In the past six months my household has switched to real coffee beans and a grinder. (But no, we don't preheat the French press – I have limits, after all.) As a result, our little plastic coffee dispenser seems to have outlived its usefulness. But that's ok. We'll find something else to use it for.
Photo: East Fork
I drink a lot of tea in the morning and I like fancy cups. My favorite lately has been East Fork's handmade mug – called "The Mug" – a wonderful, good-looking way to enjoy your favorite hot beverage.
Is it expensive at $ 36? Yes. Does it work practically the same as a mug that costs one sixth the price? Also yes. But the clay is thick and heavy and keeps my tea warm and my hands unburned. The design is beautiful, with smooth, rounded edges and a sturdy handle. And the speckled glazes (especially the lighter, seasonal colors) look amazing.
(NOTE: The East Fork mug and other pottery are currently sold out, however, according to the company, presale is open on Sunday, October 25th.)
Chaim Garden Mountain
A coffee bean subscription
Yes plz coffee by subscription
Photo: Yes Plz
You can buy all of the fancy coffee equipment in the world, but if you don't use decent beans you will only ever get this far. (Remember this old saying, "garbage in, garbage out.") Good beans can mean different things to different people, but basically you want something that has been recently roasted (freshness is a ton) and not overroasted. as some big coffee chains that happen to be from Seattle like to do.
The easiest way to get coffee beans on a regular basis is to bring them home to me regularly at a cadence. I have subscribed to various coffee delivery services for years, switching from time to time to try something new. We drink a lot of coffee in my house so we can easily go through a 12 ounce bag every week. Usually two bags are delivered every two weeks to keep me in stock without having to keep them for too long.

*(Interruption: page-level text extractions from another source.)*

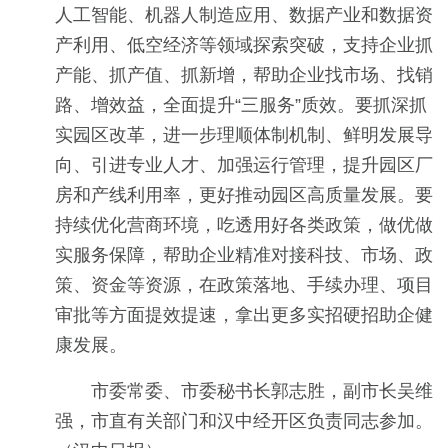
人工智能、机器人制造应用、数据产业和数据资
产利用、低空经济等领域探索突破，支持企业抓
产能、抓产值、抓新增，帮助企业找市场、找销
路、增效益，全面提升“三服务”质效。要抓深抓
实园区改革，进一步理顺体制机制、鲜明发展导
向、引进专业人才、加强运行管理，提升园区厂
房和产线利用率，更好推动园区高质量发展。要
持续优化营商环境，吃透用好各类政策，做优做
实服务保障，帮助企业精准对接科技、市场、政
策、资金等资源，在政策落地、手续办理、项目
审批等方面提效提速，拿出更多实招硬招助企健
康发展。
市委常委、市委秘书长郭志胜，副市长吴维
强，市直有关部门和汉中经开区负责同志参加。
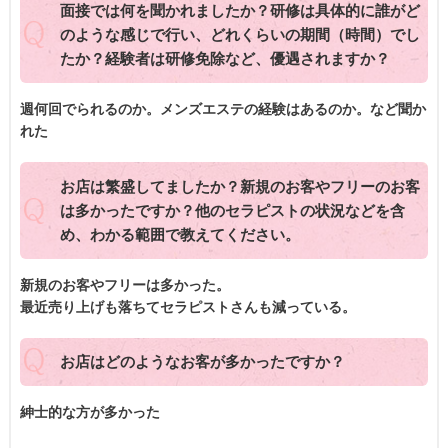
面接では何を聞かれましたか？研修は具体的に誰がど
のような感じで行い、どれくらいの期間（時間）でし
たか？経験者は研修免除など、優遇されますか？
週何回でられるのか。メンズエステの経験はあるのか。など聞か
れた
お店は繁盛してましたか？新規のお客やフリーのお客
は多かったですか？他のセラピストの状況などを含
め、わかる範囲で教えてください。
新規のお客やフリーは多かった。
最近売り上げも落ちてセラピストさんも減っている。
お店はどのようなお客が多かったですか？
紳士的な方が多かった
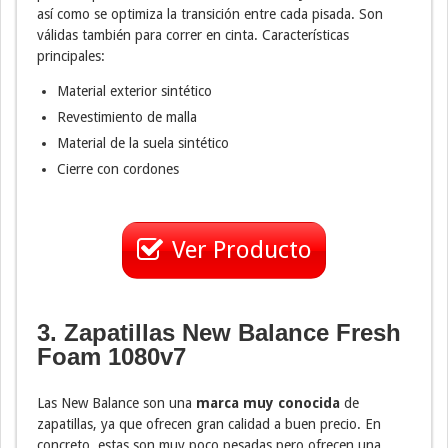
así como se optimiza la transición entre cada pisada. Son
válidas también para correr en cinta. Características
principales:
Material exterior sintético
Revestimiento de malla
Material de la suela sintético
Cierre con cordones
Ver Producto
3. Zapatillas New Balance Fresh
Foam 1080v7
Las New Balance son una
marca muy conocida
de
zapatillas, ya que ofrecen gran calidad a buen precio. En
concreto, estas son muy poco pesadas pero ofrecen una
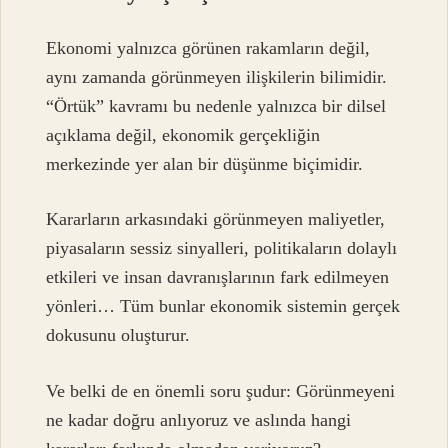
Ekonomi yalnızca görünen rakamların değil,
aynı zamanda görünmeyen ilişkilerin bilimidir.
“Örtük” kavramı bu nedenle yalnızca bir dilsel
açıklama değil, ekonomik gerçekliğin
merkezinde yer alan bir düşünme biçimidir.
Kararların arkasındaki görünmeyen maliyetler,
piyasaların sessiz sinyalleri, politikaların dolaylı
etkileri ve insan davranışlarının fark edilmeyen
yönleri… Tüm bunlar ekonomik sistemin gerçek
dokusunu oluşturur.
Ve belki de en önemli soru şudur: Görünmeyeni
ne kadar doğru anlıyoruz ve aslında hangi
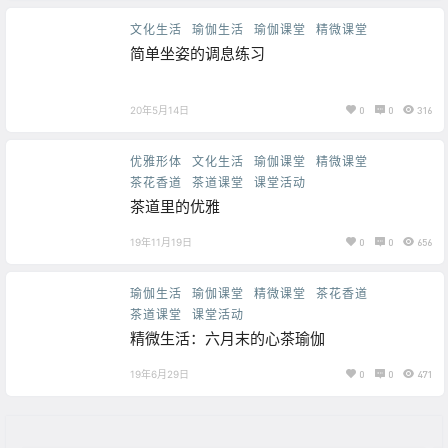
文化生活
瑜伽生活
瑜伽课堂
精微课堂
简单坐姿的调息练习
20年5月14日
0
0
316
优雅形体
文化生活
瑜伽课堂
精微课堂
茶花香道
茶道课堂
课堂活动
茶道里的优雅
19年11月19日
0
0
656
瑜伽生活
瑜伽课堂
精微课堂
茶花香道
茶道课堂
课堂活动
精微生活：六月末的心茶瑜伽
19年6月29日
0
0
471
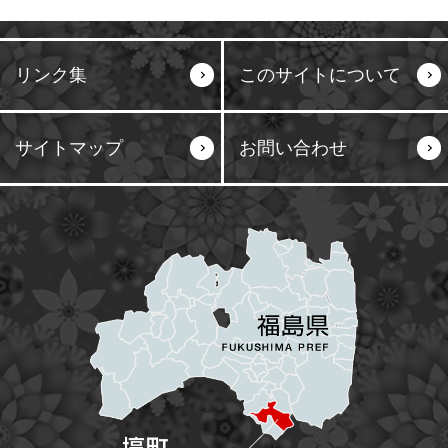
リンク集
このサイトについて
サイトマップ
お問い合わせ
塙町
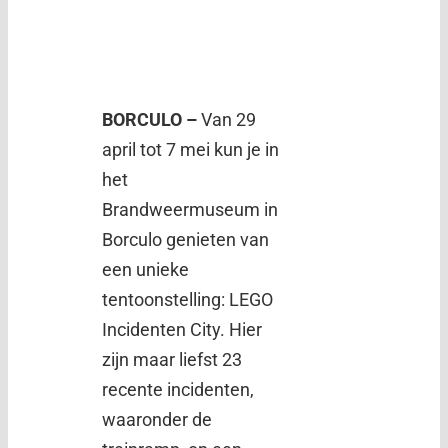
BORCULO –
Van 29
april tot 7 mei kun je in
het
Brandweermuseum in
Borculo genieten van
een unieke
tentoonstelling: LEGO
Incidenten City. Hier
zijn maar liefst 23
recente incidenten,
waaronder de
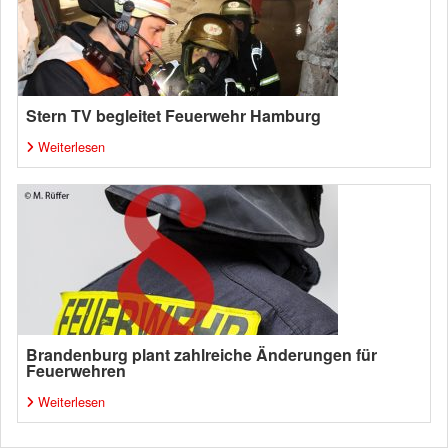
Stern TV begleitet Feuerwehr Hamburg
Weiterlesen
Brandenburg plant zahlreiche Änderungen für
Feuerwehren
Weiterlesen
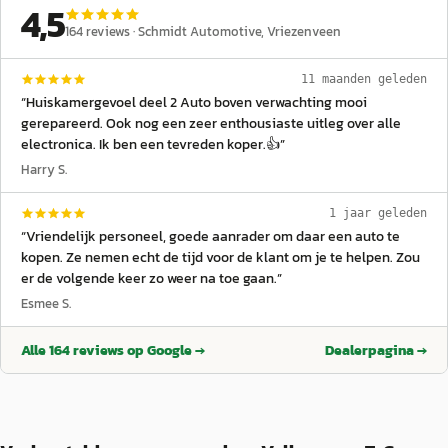
4,5
164
reviews ·
Schmidt Automotive
, Vriezenveen
11 maanden geleden
“
Huiskamergevoel deel 2 Auto boven verwachting mooi
gerepareerd. Ook nog een zeer enthousiaste uitleg over alle
electronica. Ik ben een tevreden koper.👍
”
Harry S.
1 jaar geleden
“
Vriendelijk personeel, goede aanrader om daar een auto te
kopen. Ze nemen echt de tijd voor de klant om je te helpen. Zou
er de volgende keer zo weer na toe gaan.
”
Esmee S.
Alle
164
reviews op Google →
Dealerpagina →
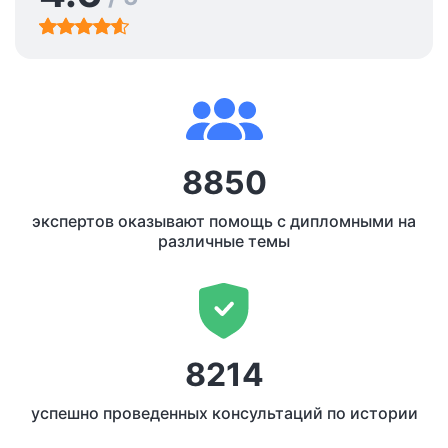
8850
экспертов оказывают помощь с дипломными на
различные темы
8214
успешно проведенных консультаций по истории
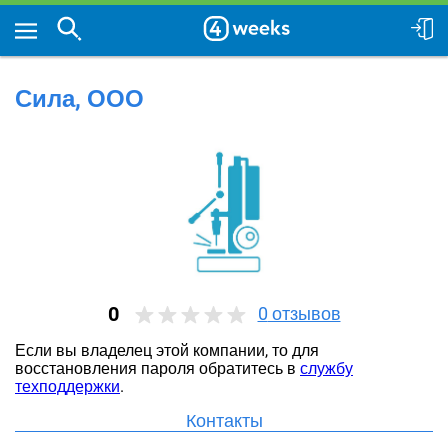
Сила, ООО
0
0
отзывов
Если вы владелец этой компании, то для
восстановления пароля обратитесь в
службу
техподдержки
.
Контакты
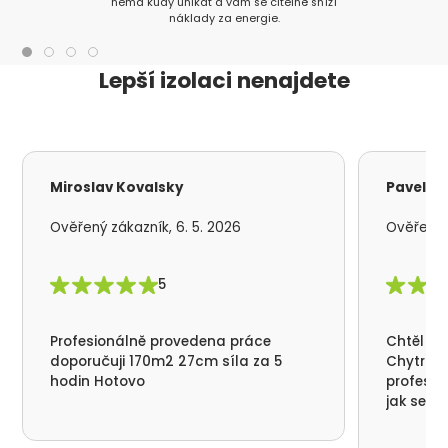
nemá kudy unikat a vám se citelně sníží
náklady za energie.
Lepší izolaci nenajdete
Miroslav Kovalsky
Pavel S
Ověřený zákazník, 6. 5. 2026
Ověřený z
5
Profesionálně provedena práce
Chtěl by
doporučuji 170m2 27cm síla za 5
Chytrá p
hodin Hotovo
profesio
jak se n
nikde už
moc děku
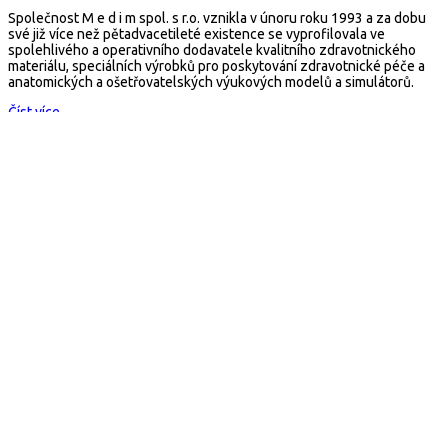
Společnost M e d i m spol. s r.o. vznikla v únoru roku 1993 a za dobu
své již více než pětadvacetileté existence se vyprofilovala ve
spolehlivého a operativního dodavatele kvalitního zdravotnického
materiálu, speciálních výrobků pro poskytování zdravotnické péče a
anatomických a ošetřovatelských výukových modelů a simulátorů.
Číst více...
Kontakt
arescue.cz
M e d i m spol. s r.o.
Selská 80, 614 00 Brno
Česká republika
Mail:
arescue@arescue.cz
Tel.: +420 545 235 668
Copyright © 2026 Všechna práva vyhrazena
×
E-Shop
Obchodní podmínky
Kontakt
Fixace, matrace, transport, batohy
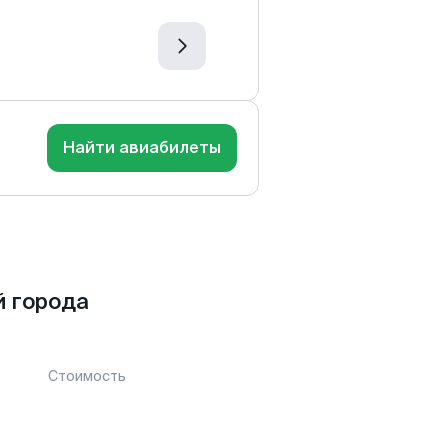
Найти авиабилеты
 города
Стоимость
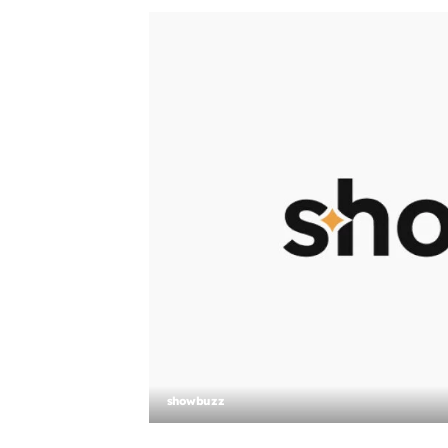
showbuzz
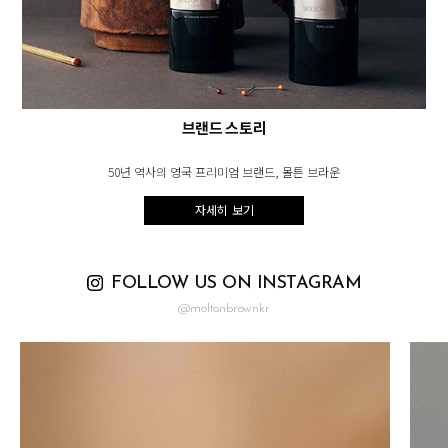
브랜드 스토리
50년 역사의 영국 프리미엄 브랜드, 몰튼 브라운
자세히 보기
FOLLOW US ON INSTAGRAM
@moltonbrownkr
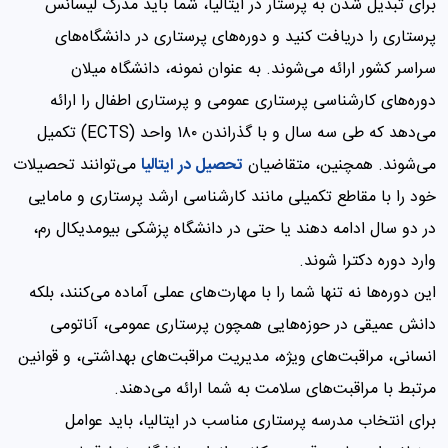
برای تبدیل شدن به پرستار در ایتالیا، شما باید مدرک لیسانس
پرستاری را دریافت کنید و دوره‌های پرستاری در دانشگاه‌های
سراسر کشور ارائه می‌شوند. به عنوان نمونه، دانشگاه میلان
دوره‌های کارشناسی پرستاری عمومی و پرستاری اطفال را ارائه
می‌دهد که طی سه سال و با گذراندن ۱۸۰ واحد (ECTS) تکمیل
می‌شوند. همچنین، متقاضیان
تحصیل در ایتالیا
می‌توانند تحصیلات
خود را با مقاطع تکمیلی مانند کارشناسی ارشد پرستاری و مامایی
در دو سال ادامه دهند یا حتی در دانشگاه پزشکی بیومدیکال رم،
وارد دوره دکترا شوند.
این دوره‌ها نه تنها شما را با مهارت‌های عملی آماده می‌کنند، بلکه
دانش عمیقی در حوزه‌هایی همچون پرستاری عمومی، آناتومی
انسانی، مراقبت‌های ویژه، مدیریت مراقبت‌های بهداشتی، و قوانین
مرتبط با مراقبت‌های سلامت به شما ارائه می‌دهند.
برای انتخاب مدرسه پرستاری مناسب در ایتالیا، باید عوامل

The best coffee bean services roast and ship the same day and can get them to you in just a day or two depending on where you live. (I'm in New York, so east coast roasters work best for me, especially if shipping times are extended during the pandemic.) Most give you a choice of blends or single-origin beans, with each order or each Order the same beans to arrive In some cases different varieties depending on seasonal availability. You pay a little more for this convenience than buying the beans at a store, but you also avoid having to walk to the store at the last minute hoping they have the beans on the shelf that you like. (Or if I live and have to settle for the sub-par month-long beans, the local grocery stores are on their shelves.)
I've had good results ordering beans from Blue Bottle, Yes Plz, Counter Culture, and Bixby Coffee (not related to Samsung's virtual assistant of the same name, but he has a dog as his mascot). My current plan, however, is Irving Farm, a New York-based roaster.